Corbeyran, Eric – Rodier, Denis. L'apogée des dragons, tome 1. L'héritage ancestral

Fin 1945, la guerre s’achève dans un Berlin dévasté par les bombardements. Comme beaucoup de soldats allemands, l’archéologue et officier SS, Ernst Schäfer se rend aux alliés. Impliqué dans le projet ”Héritage Ancestral” cher à Himmler, il semble avoir joué un rôle primordial dans des fouilles archéologiques intimement liées à l’ascension d’Hitler et du Reich. Bénéficiant de la protection du puissant Ordre des Dragons, il recouvre sa liberté et compte bien poursuivre ses recherches. C’est alors qu’il découvre qu’Hitler avait, au sein même de sa résidence, un passage vers le monde souterrain d’Agharta… La société de Thulé est enfin à sa portée !

Passé un peu à côté de cette série, c’est par hasard que je me suis aperçu qu’elle se penchait sur le sujet qui nous intéresse. Etant donné qu’il s’agit d’un spin off d’une autre série (également éditée chez Soleil), il va donc falloir que je me penche de manière plus approfondie sur la question.

La mention cahier du Vatican n’avait rien pour vraiment me convaincre, étant donné que j’ai fini par me lasser de ces séries ésotériques qui reviennent sur les manuscrits de la Mer Morte, les lourds secrets de la papauté, la vie du christ etc. Force est pourtant d’avouer que ce premier opus est loin d’être une lecture désagréable. On y suit les pas de l’archéologue Ernst Schäfer, dont l’appartenance à l’ordre du Dragon lui évitera de finir comme ses pairs SS. Car Schäfer joue en fait un double jeu, s’intéressant avant tout à la loge Thulée et ses ramifications avec le Reich. C’est de cette façon qu’il finira par découvrir les ambitions réelles d’Hitler, alors que la débâcle secoue toute l’Allemagne.
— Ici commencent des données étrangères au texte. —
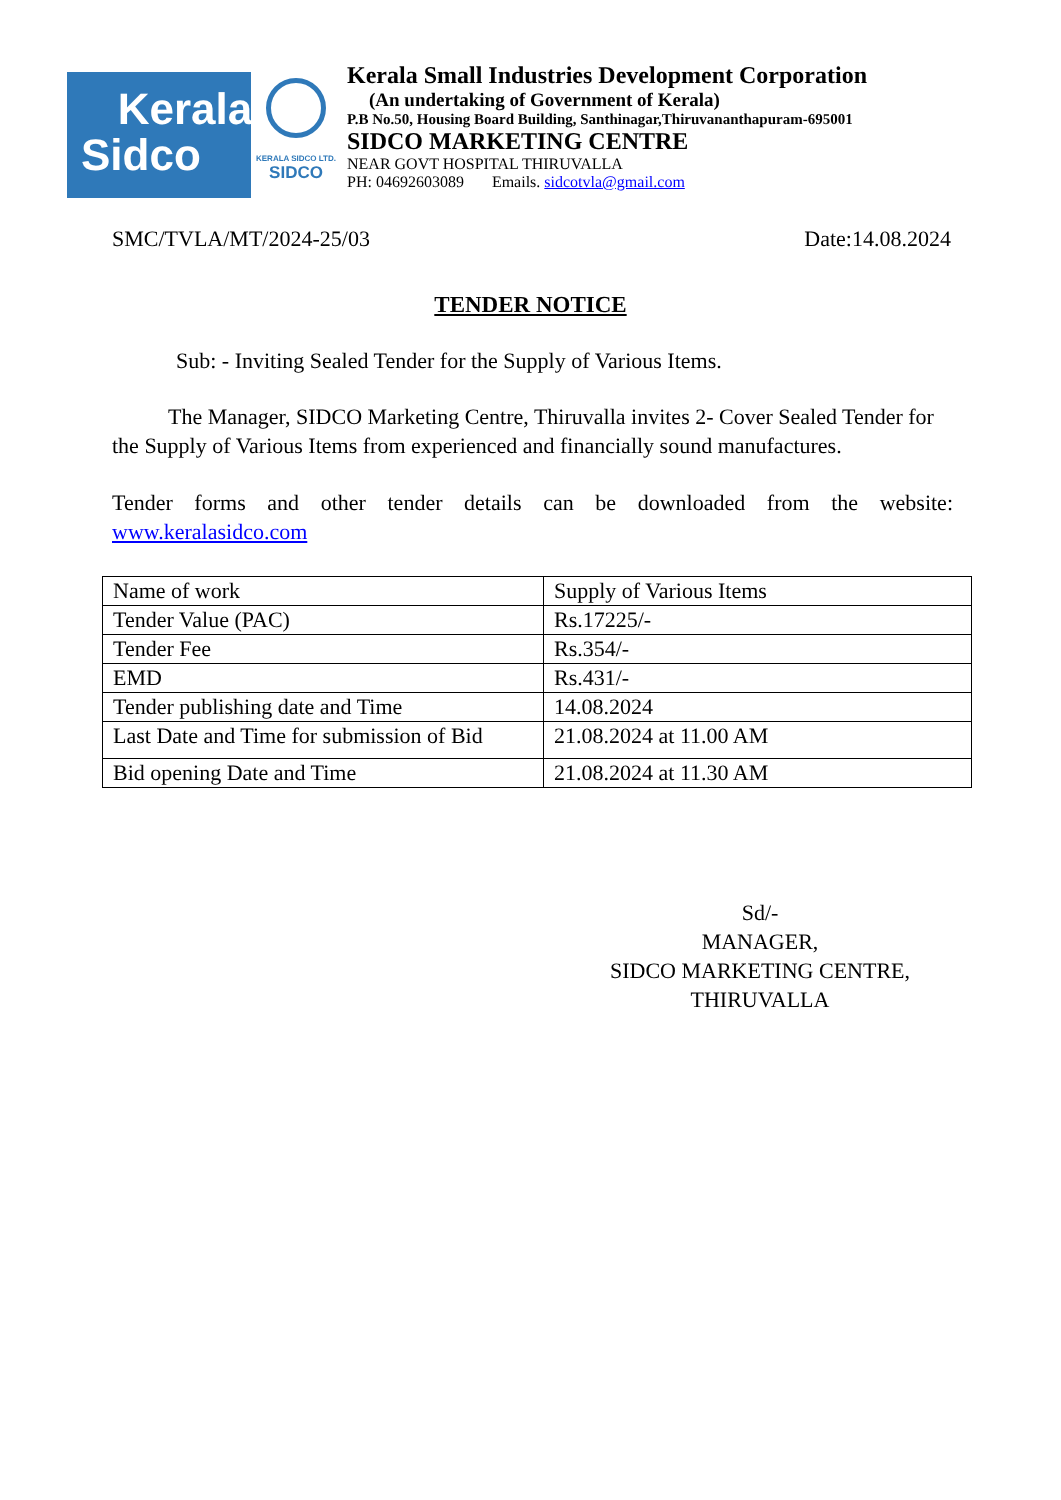Kerala
Sidco
KERALA SIDCO LTD.
SIDCO
Kerala Small Industries Development Corporation
(An undertaking of Government of Kerala)
P.B No.50, Housing Board Building, Santhinagar,Thiruvananthapuram-695001
SIDCO MARKETING CENTRE
NEAR GOVT HOSPITAL THIRUVALLA
PH: 04692603089 Emails. sidcotvla@gmail.com
SMC/TVLA/MT/2024-25/03 Date:14.08.2024
TENDER NOTICE
Sub: - Inviting Sealed Tender for the Supply of Various Items.
The Manager, SIDCO Marketing Centre, Thiruvalla invites 2- Cover Sealed Tender for the Supply of Various Items from experienced and financially sound manufactures.
Tender forms and other tender details can be downloaded from the website:
www.keralasidco.com
| Name of work | Supply of Various Items |
| Tender Value (PAC) | Rs.17225/- |
| Tender Fee | Rs.354/- |
| EMD | Rs.431/- |
| Tender publishing date and Time | 14.08.2024 |
| Last Date and Time for submission of Bid | 21.08.2024 at 11.00 AM |
| Bid opening Date and Time | 21.08.2024 at 11.30 AM |
Sd/-
MANAGER,
SIDCO MARKETING CENTRE,
THIRUVALLA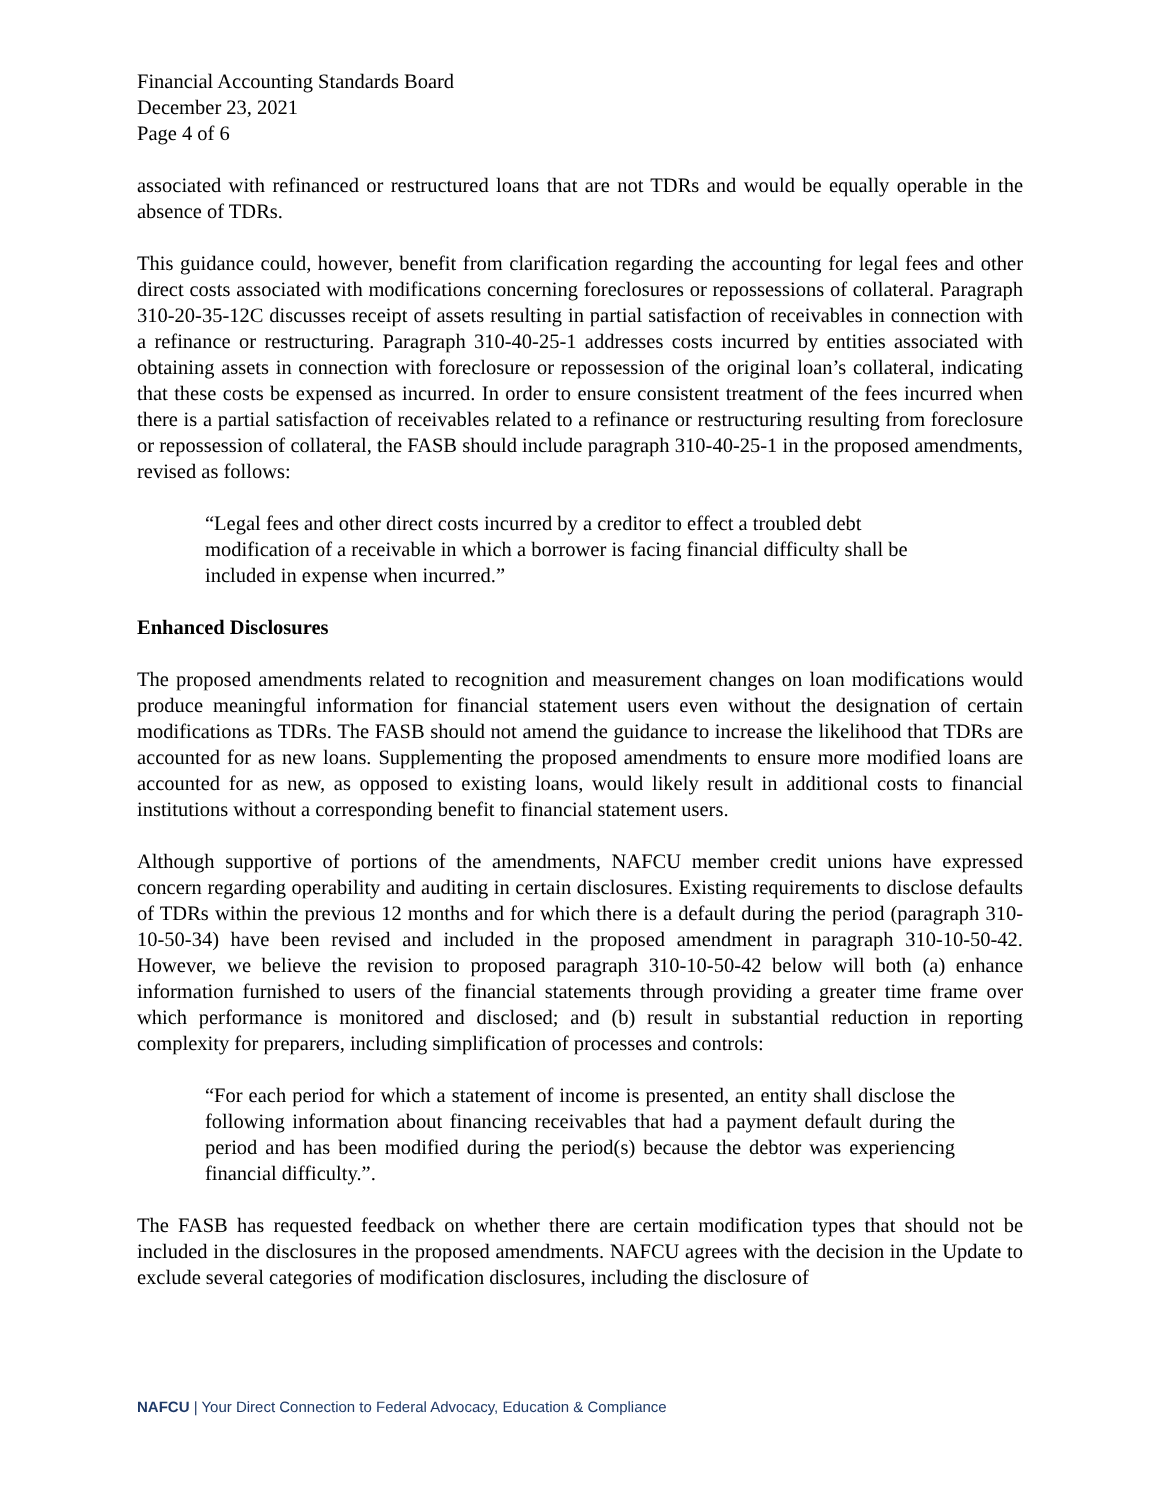Financial Accounting Standards Board
December 23, 2021
Page 4 of 6
associated with refinanced or restructured loans that are not TDRs and would be equally operable in the absence of TDRs.
This guidance could, however, benefit from clarification regarding the accounting for legal fees and other direct costs associated with modifications concerning foreclosures or repossessions of collateral. Paragraph 310-20-35-12C discusses receipt of assets resulting in partial satisfaction of receivables in connection with a refinance or restructuring. Paragraph 310-40-25-1 addresses costs incurred by entities associated with obtaining assets in connection with foreclosure or repossession of the original loan’s collateral, indicating that these costs be expensed as incurred. In order to ensure consistent treatment of the fees incurred when there is a partial satisfaction of receivables related to a refinance or restructuring resulting from foreclosure or repossession of collateral, the FASB should include paragraph 310-40-25-1 in the proposed amendments, revised as follows:
“Legal fees and other direct costs incurred by a creditor to effect a troubled debt modification of a receivable in which a borrower is facing financial difficulty shall be included in expense when incurred.”
Enhanced Disclosures
The proposed amendments related to recognition and measurement changes on loan modifications would produce meaningful information for financial statement users even without the designation of certain modifications as TDRs. The FASB should not amend the guidance to increase the likelihood that TDRs are accounted for as new loans. Supplementing the proposed amendments to ensure more modified loans are accounted for as new, as opposed to existing loans, would likely result in additional costs to financial institutions without a corresponding benefit to financial statement users.
Although supportive of portions of the amendments, NAFCU member credit unions have expressed concern regarding operability and auditing in certain disclosures. Existing requirements to disclose defaults of TDRs within the previous 12 months and for which there is a default during the period (paragraph 310-10-50-34) have been revised and included in the proposed amendment in paragraph 310-10-50-42. However, we believe the revision to proposed paragraph 310-10-50-42 below will both (a) enhance information furnished to users of the financial statements through providing a greater time frame over which performance is monitored and disclosed; and (b) result in substantial reduction in reporting complexity for preparers, including simplification of processes and controls:
“For each period for which a statement of income is presented, an entity shall disclose the following information about financing receivables that had a payment default during the period and has been modified during the period(s) because the debtor was experiencing financial difficulty.”.
The FASB has requested feedback on whether there are certain modification types that should not be included in the disclosures in the proposed amendments. NAFCU agrees with the decision in the Update to exclude several categories of modification disclosures, including the disclosure of
NAFCU | Your Direct Connection to Federal Advocacy, Education & Compliance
Le scénario est assez bien ficelé, et démontre une fois de plus que Corbeyran sait y faire, quand il s’agit de mélanger réalité et fiction, fantastique et pragmatisme. Les personnages sont assez intéressants pour être convainquant, et la trame qui se dessine au fil de l’ouvrage parvient facilement à capter l’attention du lecteur. Certes, le mix vampire – nazis – templiers ne date pas d’hier, et a été l’objet de pas mal d’oeuvres, qu’elles soient cinématographiques ou littéraires, mais le scénariste du Chant des Stryges a su y injecter sa petite touche personnelle qui parvient à rehausser l’attrait de l’ensemble.

Le style réaliste de Rodier colle parfaitement à l’ambiance. Tout n’est certes pas parfait, et certaines cases peuvent apparaître un peu fades, mais le dessinateur sait aussi surprendre son lecteur, lui offrant de superbes double pages à qui la couleur donne une ambiance très réussie. Le train est globalement précis et maîtrisé, l’artiste semblant à l’aise aussi bien pendant les années 40 que durant les croisades.

Les vampires ont ici mis sur pied la loge de Thulé, qui lutte ainsi depuis des centaines d’années contre l’ordre du Dragon. Ils profitèrent des croisades pour infiltrer les rangs de l’armée musulmane et tenter de récupérer un artefact capable de conférer l’immortalité à qui y trempe ses lèvres. Pour le reste, on en sait encore bien peu sur les forces et faiblesses des créatures de la nuit de cet univers. Un point sur lequel la lecture de la série mère apportera sans doute des renseignements plus détaillés.

Un premier opus assez bien fichu pour accrocher le lecteur et donner envie de connaître la suite. Si l’ensemble de la production actuelle de Corbeyran sur le thème des vampires ne m’a pas forcément convaincu, ce tome-ci inaugure une nouvelle série qui se profile de manière positive. A voir si la suite confirme.